Ursula walked round the top of the tennis court, past the front of the house, to her allotted beat between the two lawns. The path was flanked by scrubby borders of parched annuals amongst which she hunted assiduously. Cliff Johns now played noisily but she was farther away and only heard disjointed passages, strident and angry. She thought it was a Polonaise. TUM, te-tum. Te-tum-te-tum-te TUM, te-tum. Tiddlytumtum. She didn’t know how he could proclaim himself like that after what had happened. Across the lawn, on her right, Fabian, making for the kitchen garden, whistled sweetly. Between them Terence Lynne hunted along the companion path to Ursula’s. The poplar fences completely hid them from each other but every now and then they would call out: ‘Any luck?’ ‘Not so far.’ It was now almost dark. Ursula had worked her way to the bottom of her beat and turned into the connecting path that ran right along the lower end of the garden. Here she found Terence Lynne. ‘It’s no good looking along here,’ Terence had said. ‘We didn’t come here with Mrs Rubrick. We crossed the lawn to the kitchen garden.’ But Ursula reminded her that earlier in the evening while Douglas and Fabian played an after-dinner singles, the girls had come this way with Florence. ‘But I’m sure she had the clip then,’ Terence objected. ‘We should have noticed if one was missing. And in any case, I’ve looked along here. We’d better not be together. You know what she said.’ They argued in a desultory way and then Ursula returned to her beat. She saw a light flash beyond the fence on the right side of the tennis lawn and heard Douglas call out, ‘Here’s a torch, Uncle Arthur.’ It was not long after this that Arthur Rubrick found the clip in a clump of zinnias along the lavender walk.
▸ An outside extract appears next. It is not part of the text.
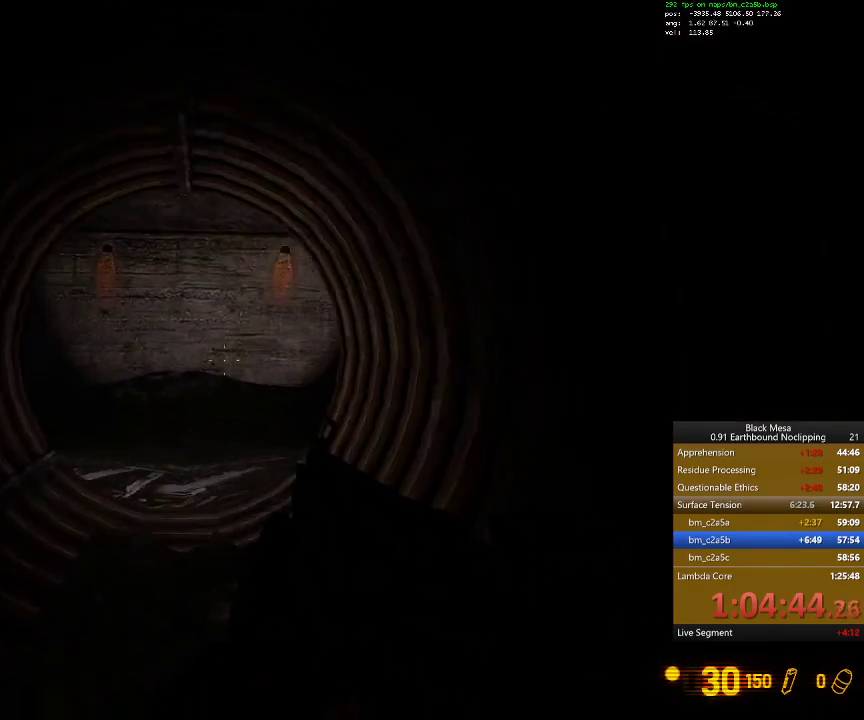
{"keys": ["shift_l", "w"], "events": [[234, "space", "down"], [367, "space", "up"]]}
‘He said the beam from the torch caught it and it sent out sparks of blue light. They shouted, “Got it. We’ve found it!” and we all met on the tennis lawn. I ran out to a place on the drive where you can see the shearing-shed but there was no light there so we all went indoors.’ As they did this the music in the annexe stopped abruptly.
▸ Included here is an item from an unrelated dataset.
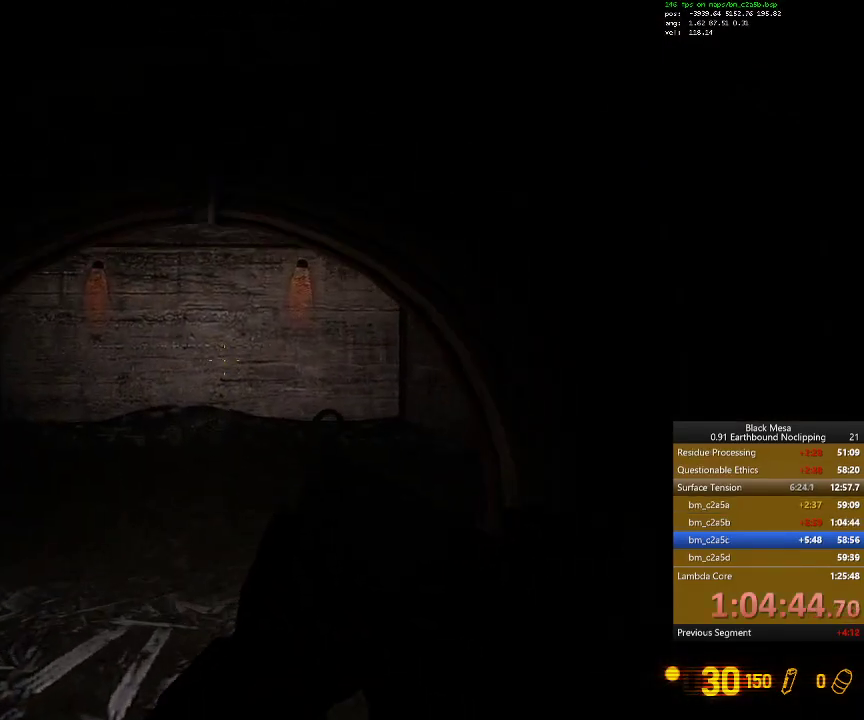
{"keys": ["shift_l", "w"], "events": []}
They had trailed rather wearily into the dining-room just as the nine o’clock bulletin was beginning on the radio. Fabian had turned it off. Arthur Rubrick had sat at the table, breathing short, his face more congested than usual. Terence Lynne, without consulting him, poured out a stiff nip of whisky. This instantly reminded Ursula of Cliff’s performance on the previous night. Arthur thanked Terence in his breathless voice and pushed the diamond clip across the table to Ursula.
‘I’ll just run up with it. Auntie Floss will like to know it’s found.’
It struck her that the house was extraordinarily quiet. This impression deepened as she climbed the stairs. She stood for a moment on the top landing, listening. As in all moments of quietude, undercurrents of sound, generally unheard, became disconcertingly audible. The day had been hot and the old wooden house relaxed with stealthy sighs or sudden cracks. Flossie’s room was opposite the stairhead. Ursula, stock-still on the landing, listened intently for any movement in the room. There was none. She moved nearer to the door and stooping down could just see the printed legend. Flossie was adamant about obedience to this notice, but Ursula paused while the inane couplet which she couldn’t read jigged through her memory:
Please don’t knock upon my door,
The only answer is a snore.
Auntie Flossie, she confessed, was a formidable snorer. Indeed it was mainly on this score that Uncle Arthur, an uneasy sleeper, had removed to an adjoining room. But on this night no energetic counterpoint of intake and expulsion sounded from behind the closed door. Ursula waited in vain and a small trickle of apprehension dropped down her spine. She stole away to her own room and wrote a little note. ‘It’s found. Happy trip, darling. We’ll listen to you.’ When she came back and slid it under Flossie’s door the room beyond was still quite silent.